UH astronomer John Tonry elected to National Academy of Sciences

University of Hawaiʻi at Mānoa
Contact:
Roy Gal, (808) 956-6235
Associate Astronomer, Outreach Coordinator, Institute for Astronomy
Posted: May 3, 2018

John Tonry in the lab with the Pan-STAARS Gigpixel CCD detector.
John Tonry in the lab with the Pan-STAARS Gigpixel CCD detector.

University of Hawaiʻi at Mānoa astronomer John Tonry has been named as one of the National Academy of Sciences’ 84 newly chosen members.

Tonry, who has been with the UH Mānoa Institute for Astronomy since 1996, joins an elite group of fewer than 2,400 exceptional scientists worldwide. NAS members are recognized for their distinguished and continuing achievements in original research.

Tonry is an expert in developing technologies to survey the sky to find moving and variable objects such as exploding stars and asteroids. He is currently spearheading the Asteroid Terrestrial-impact Last Alert System (ATLAS) project, a pair of half-meter telescopes that patrol the entire visible sky twice per night to provide warning of an asteroid on its final, impact trajectory.

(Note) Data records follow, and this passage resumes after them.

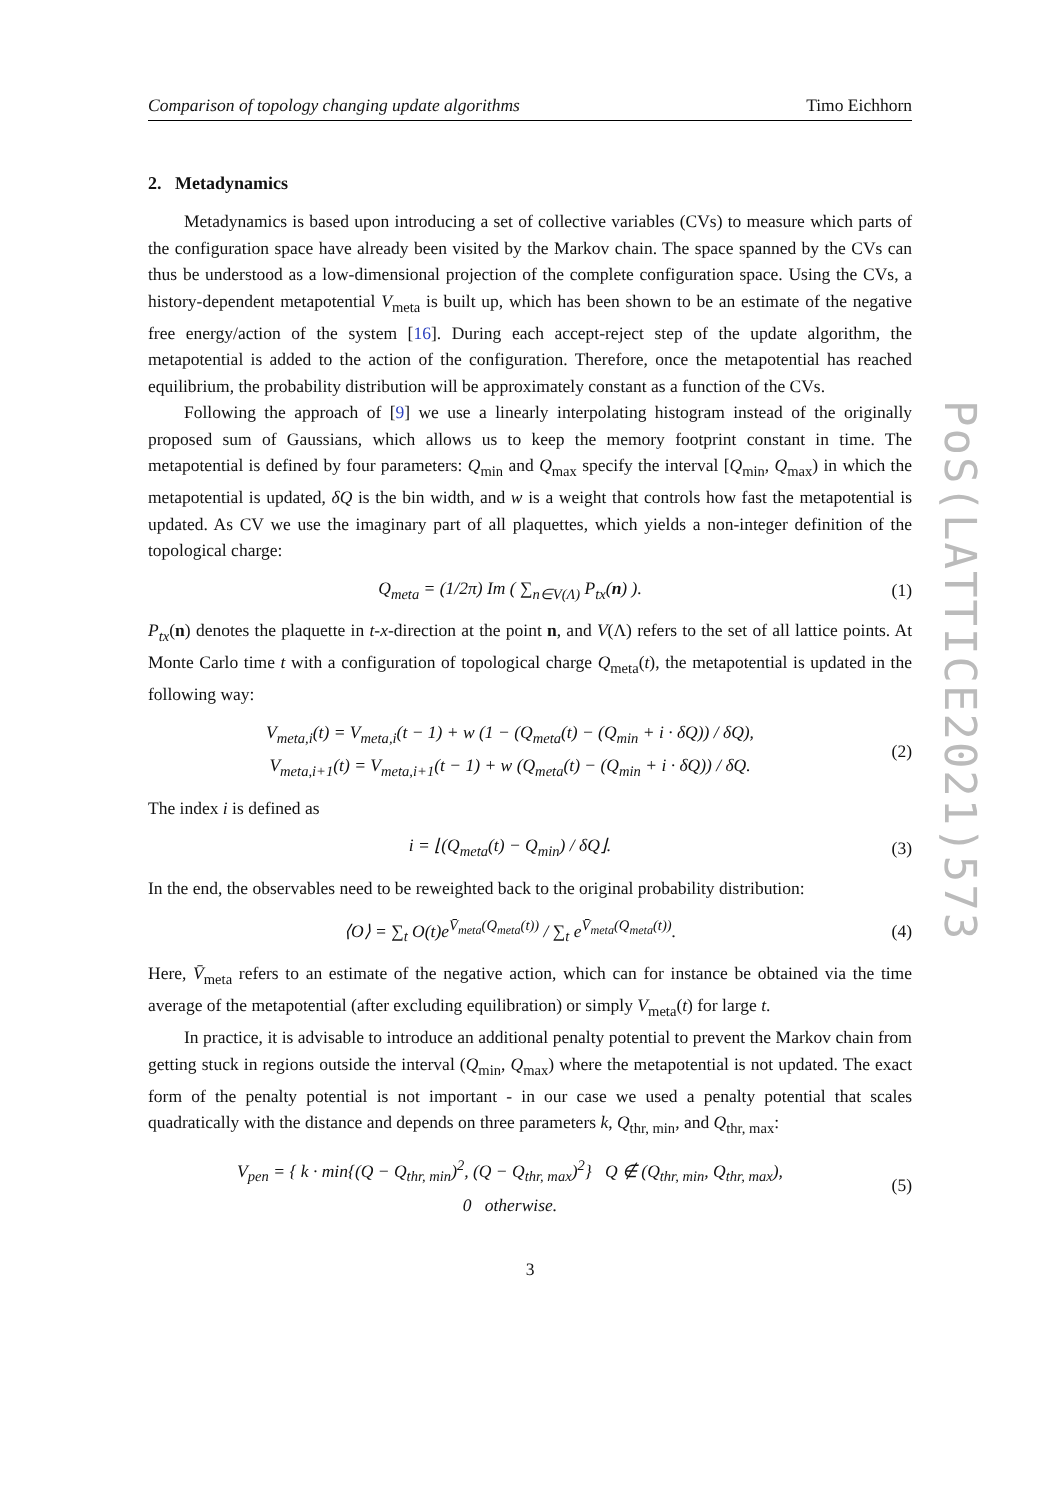PoS(LATTICE2021)573
Comparison of topology changing update algorithms Timo Eichhorn
2. Metadynamics
Metadynamics is based upon introducing a set of collective variables (CVs) to measure which parts of the configuration space have already been visited by the Markov chain. The space spanned by the CVs can thus be understood as a low-dimensional projection of the complete configuration space. Using the CVs, a history-dependent metapotential V<sub>meta</sub> is built up, which has been shown to be an estimate of the negative free energy/action of the system [16]. During each accept-reject step of the update algorithm, the metapotential is added to the action of the configuration. Therefore, once the metapotential has reached equilibrium, the probability distribution will be approximately constant as a function of the CVs.
Following the approach of [9] we use a linearly interpolating histogram instead of the originally proposed sum of Gaussians, which allows us to keep the memory footprint constant in time. The metapotential is defined by four parameters: Q<sub>min</sub> and Q<sub>max</sub> specify the interval [Q<sub>min</sub>, Q<sub>max</sub>) in which the metapotential is updated, δQ is the bin width, and w is a weight that controls how fast the metapotential is updated. As CV we use the imaginary part of all plaquettes, which yields a non-integer definition of the topological charge:
Q<sub>meta</sub> = (1/2π) Im ( ∑<sub>n∈V(Λ)</sub> P<sub>tx</sub>(n) ).
(1)
P<sub>tx</sub>(n) denotes the plaquette in t-x-direction at the point n, and V(Λ) refers to the set of all lattice points. At Monte Carlo time t with a configuration of topological charge Q<sub>meta</sub>(t), the metapotential is updated in the following way:
V<sub>meta,i</sub>(t) = V<sub>meta,i</sub>(t − 1) + w (1 − (Q<sub>meta</sub>(t) − (Q<sub>min</sub> + i · δQ)) / δQ),
V<sub>meta,i+1</sub>(t) = V<sub>meta,i+1</sub>(t − 1) + w (Q<sub>meta</sub>(t) − (Q<sub>min</sub> + i · δQ)) / δQ.
(2)
The index i is defined as
i = ⌊(Q<sub>meta</sub>(t) − Q<sub>min</sub>) / δQ⌋. (3)
In the end, the observables need to be reweighted back to the original probability distribution:
⟨O⟩ = ∑<sub>t</sub> O(t)e<sup>V̄<sub>meta</sub>(Q<sub>meta</sub>(t))</sup> / ∑<sub>t</sub> e<sup>V̄<sub>meta</sub>(Q<sub>meta</sub>(t))</sup>.
(4)
Here, V̄<sub>meta</sub> refers to an estimate of the negative action, which can for instance be obtained via the time average of the metapotential (after excluding equilibration) or simply V<sub>meta</sub>(t) for large t.
In practice, it is advisable to introduce an additional penalty potential to prevent the Markov chain from getting stuck in regions outside the interval (Q<sub>min</sub>, Q<sub>max</sub>) where the metapotential is not updated. The exact form of the penalty potential is not important - in our case we used a penalty potential that scales quadratically with the distance and depends on three parameters k, Q<sub>thr, min</sub>, and Q<sub>thr, max</sub>:
V<sub>pen</sub> = { k · min{(Q − Q<sub>thr, min</sub>)<sup>2</sup>, (Q − Q<sub>thr, max</sub>)<sup>2</sup>} Q ∉ (Q<sub>thr, min</sub>, Q<sub>thr, max</sub>),
0 otherwise.
(5)
3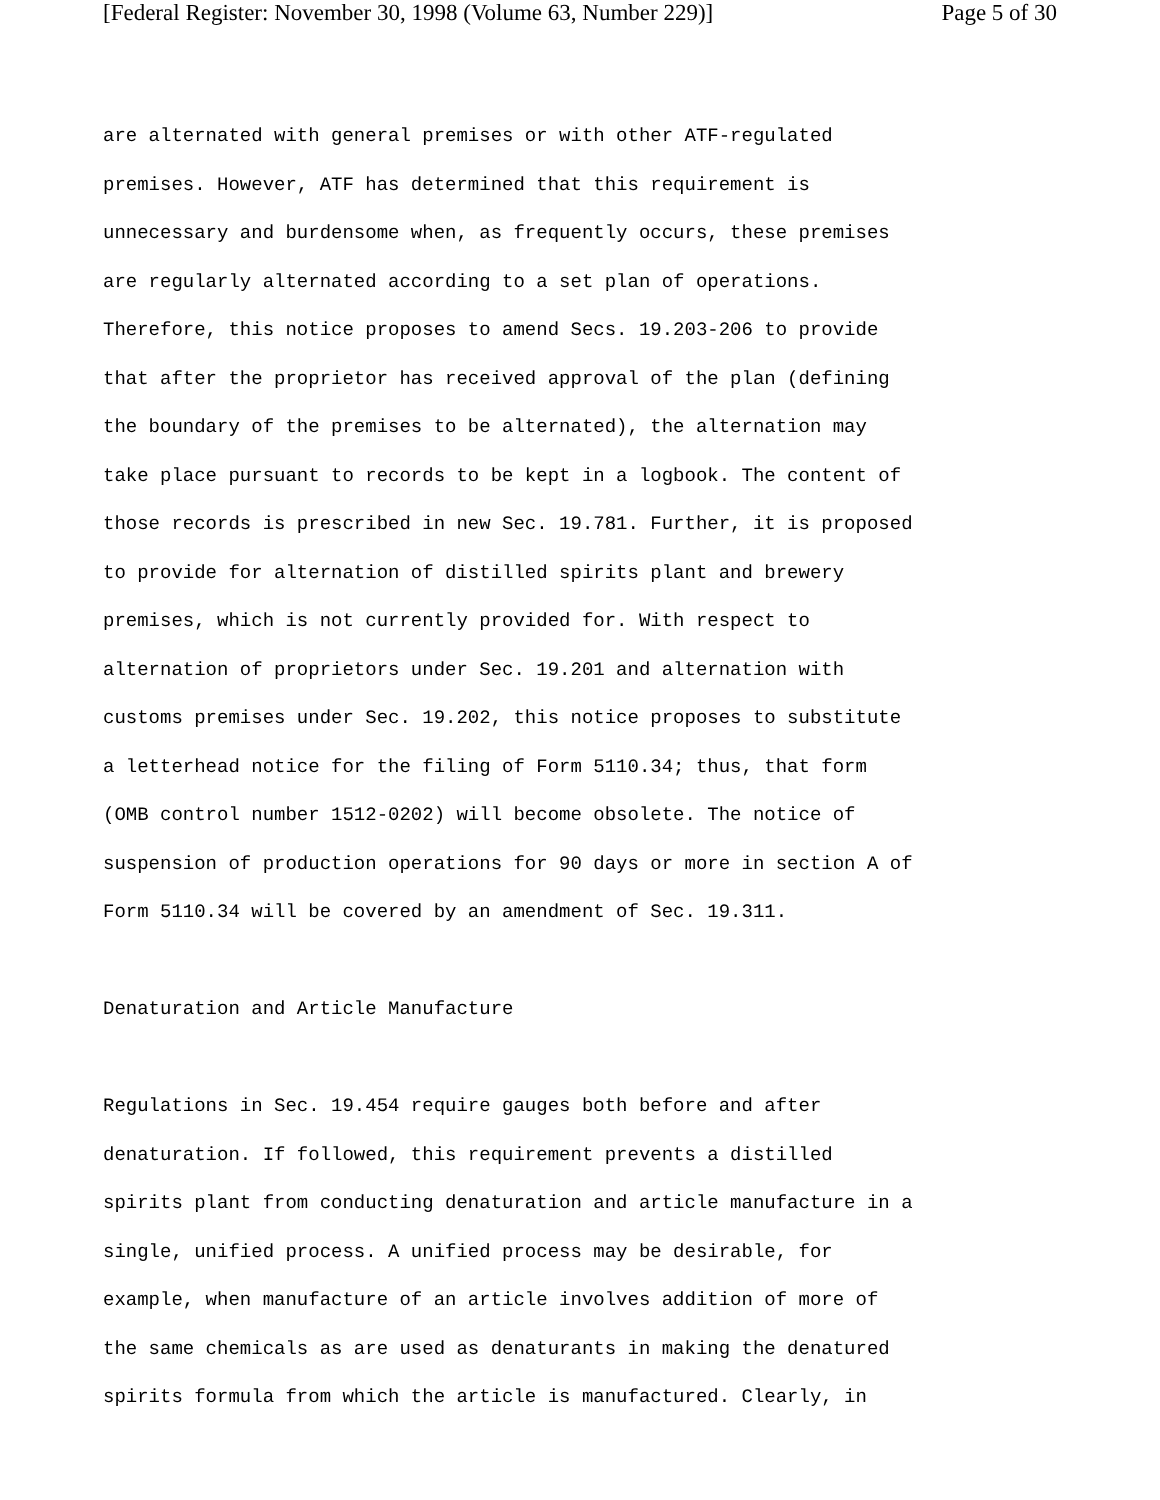[Federal Register: November 30, 1998 (Volume 63, Number 229)] Page 5 of 30
are alternated with general premises or with other ATF-regulated premises. However, ATF has determined that this requirement is unnecessary and burdensome when, as frequently occurs, these premises are regularly alternated according to a set plan of operations. Therefore, this notice proposes to amend Secs. 19.203-206 to provide that after the proprietor has received approval of the plan (defining the boundary of the premises to be alternated), the alternation may take place pursuant to records to be kept in a logbook. The content of those records is prescribed in new Sec. 19.781. Further, it is proposed to provide for alternation of distilled spirits plant and brewery premises, which is not currently provided for. With respect to alternation of proprietors under Sec. 19.201 and alternation with customs premises under Sec. 19.202, this notice proposes to substitute a letterhead notice for the filing of Form 5110.34; thus, that form (OMB control number 1512-0202) will become obsolete. The notice of suspension of production operations for 90 days or more in section A of Form 5110.34 will be covered by an amendment of Sec. 19.311. Denaturation and Article Manufacture Regulations in Sec. 19.454 require gauges both before and after denaturation. If followed, this requirement prevents a distilled spirits plant from conducting denaturation and article manufacture in a single, unified process. A unified process may be desirable, for example, when manufacture of an article involves addition of more of the same chemicals as are used as denaturants in making the denatured spirits formula from which the article is manufactured. Clearly, in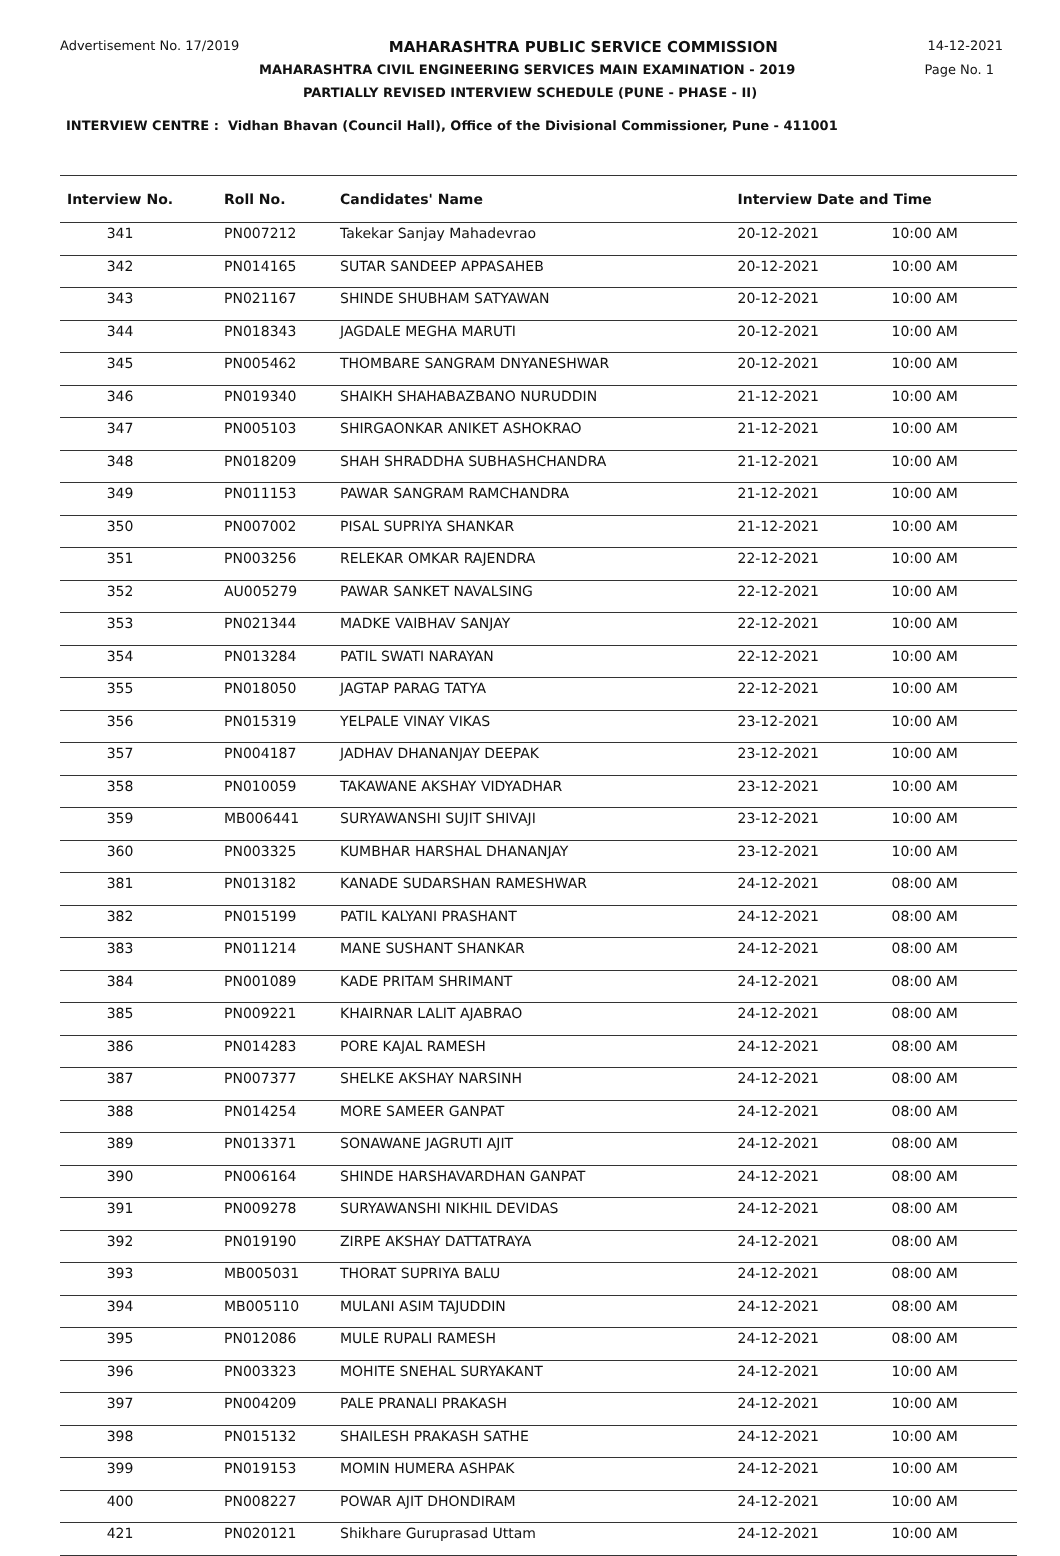Advertisement No. 17/2019 MAHARASHTRA PUBLIC SERVICE COMMISSION 14-12-2021
MAHARASHTRA CIVIL ENGINEERING SERVICES MAIN EXAMINATION - 2019 Page No. 1
PARTIALLY REVISED INTERVIEW SCHEDULE (PUNE - PHASE - II)
INTERVIEW CENTRE : Vidhan Bhavan (Council Hall), Office of the Divisional Commissioner, Pune - 411001
| Interview No. | Roll No. | Candidates' Name | Interview Date and Time | |
| --- | --- | --- | --- | --- |
| 341 | PN007212 | Takekar Sanjay Mahadevrao | 20-12-2021 | 10:00 AM |
| 342 | PN014165 | SUTAR SANDEEP APPASAHEB | 20-12-2021 | 10:00 AM |
| 343 | PN021167 | SHINDE SHUBHAM SATYAWAN | 20-12-2021 | 10:00 AM |
| 344 | PN018343 | JAGDALE MEGHA MARUTI | 20-12-2021 | 10:00 AM |
| 345 | PN005462 | THOMBARE SANGRAM DNYANESHWAR | 20-12-2021 | 10:00 AM |
| 346 | PN019340 | SHAIKH SHAHABAZBANO NURUDDIN | 21-12-2021 | 10:00 AM |
| 347 | PN005103 | SHIRGAONKAR ANIKET ASHOKRAO | 21-12-2021 | 10:00 AM |
| 348 | PN018209 | SHAH SHRADDHA SUBHASHCHANDRA | 21-12-2021 | 10:00 AM |
| 349 | PN011153 | PAWAR SANGRAM RAMCHANDRA | 21-12-2021 | 10:00 AM |
| 350 | PN007002 | PISAL SUPRIYA SHANKAR | 21-12-2021 | 10:00 AM |
| 351 | PN003256 | RELEKAR OMKAR RAJENDRA | 22-12-2021 | 10:00 AM |
| 352 | AU005279 | PAWAR SANKET NAVALSING | 22-12-2021 | 10:00 AM |
| 353 | PN021344 | MADKE VAIBHAV SANJAY | 22-12-2021 | 10:00 AM |
| 354 | PN013284 | PATIL SWATI NARAYAN | 22-12-2021 | 10:00 AM |
| 355 | PN018050 | JAGTAP PARAG TATYA | 22-12-2021 | 10:00 AM |
| 356 | PN015319 | YELPALE VINAY VIKAS | 23-12-2021 | 10:00 AM |
| 357 | PN004187 | JADHAV DHANANJAY DEEPAK | 23-12-2021 | 10:00 AM |
| 358 | PN010059 | TAKAWANE AKSHAY VIDYADHAR | 23-12-2021 | 10:00 AM |
| 359 | MB006441 | SURYAWANSHI SUJIT SHIVAJI | 23-12-2021 | 10:00 AM |
| 360 | PN003325 | KUMBHAR HARSHAL DHANANJAY | 23-12-2021 | 10:00 AM |
| 381 | PN013182 | KANADE SUDARSHAN RAMESHWAR | 24-12-2021 | 08:00 AM |
| 382 | PN015199 | PATIL KALYANI PRASHANT | 24-12-2021 | 08:00 AM |
| 383 | PN011214 | MANE SUSHANT SHANKAR | 24-12-2021 | 08:00 AM |
| 384 | PN001089 | KADE PRITAM SHRIMANT | 24-12-2021 | 08:00 AM |
| 385 | PN009221 | KHAIRNAR LALIT AJABRAO | 24-12-2021 | 08:00 AM |
| 386 | PN014283 | PORE KAJAL RAMESH | 24-12-2021 | 08:00 AM |
| 387 | PN007377 | SHELKE AKSHAY NARSINH | 24-12-2021 | 08:00 AM |
| 388 | PN014254 | MORE SAMEER GANPAT | 24-12-2021 | 08:00 AM |
| 389 | PN013371 | SONAWANE JAGRUTI AJIT | 24-12-2021 | 08:00 AM |
| 390 | PN006164 | SHINDE HARSHAVARDHAN GANPAT | 24-12-2021 | 08:00 AM |
| 391 | PN009278 | SURYAWANSHI NIKHIL DEVIDAS | 24-12-2021 | 08:00 AM |
| 392 | PN019190 | ZIRPE AKSHAY DATTATRAYA | 24-12-2021 | 08:00 AM |
| 393 | MB005031 | THORAT SUPRIYA BALU | 24-12-2021 | 08:00 AM |
| 394 | MB005110 | MULANI ASIM TAJUDDIN | 24-12-2021 | 08:00 AM |
| 395 | PN012086 | MULE RUPALI RAMESH | 24-12-2021 | 08:00 AM |
| 396 | PN003323 | MOHITE SNEHAL SURYAKANT | 24-12-2021 | 10:00 AM |
| 397 | PN004209 | PALE PRANALI PRAKASH | 24-12-2021 | 10:00 AM |
| 398 | PN015132 | SHAILESH PRAKASH SATHE | 24-12-2021 | 10:00 AM |
| 399 | PN019153 | MOMIN HUMERA ASHPAK | 24-12-2021 | 10:00 AM |
| 400 | PN008227 | POWAR AJIT DHONDIRAM | 24-12-2021 | 10:00 AM |
| 421 | PN020121 | Shikhare Guruprasad Uttam | 24-12-2021 | 10:00 AM |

He has played a fundamental role in developing the Pan-STARRS survey, the world’s leading observatory for detecting comets, asteroids and other variable and moving objects.

“This is well-deserved recognition for John's outstanding contributions to astronomical research, including  the High-z Supernovae Program (accelerating Universe), Pan-STARRS and, most recently ATLAS,” said UH Institute for Astronomy Director Bob McLaren.

Tonry has worked in the development of innovative CCD camera sensors; he co-invented the Orthogonal Transfer CCD, which can shift charge in all four directions. These devices allow astronomers to move the accumulating electrons around on the detector itself to follow objects as they are distorted by the atmosphere, reducing blurring and producing sharper images.

Combining his expertise in creating imaging devices, wide-field cameras and cosmology, Tonry was an integral part of early searches for Type 1a supernovae -- exploding white dwarf stars that can be used to measure distances to far-flung galaxies. Such beacons, seen across the age of the universe, can convey whether the expansion of the universe has changed significantly since the Big Bang.

This work became part of the 1996 announcement that the universe is undergoing an accelerating expansion because of "dark energy," a discovery that was awarded the 2011 Nobel Prize in Physics.

Throughout his career, Tonry has leveraged a rare combination of scientific and technological insight and innovation to address a diverse array of questions in astronomy. His research has spanned fields from the expansion of the universe, through galaxy distances, to identifying life-threatening asteroids.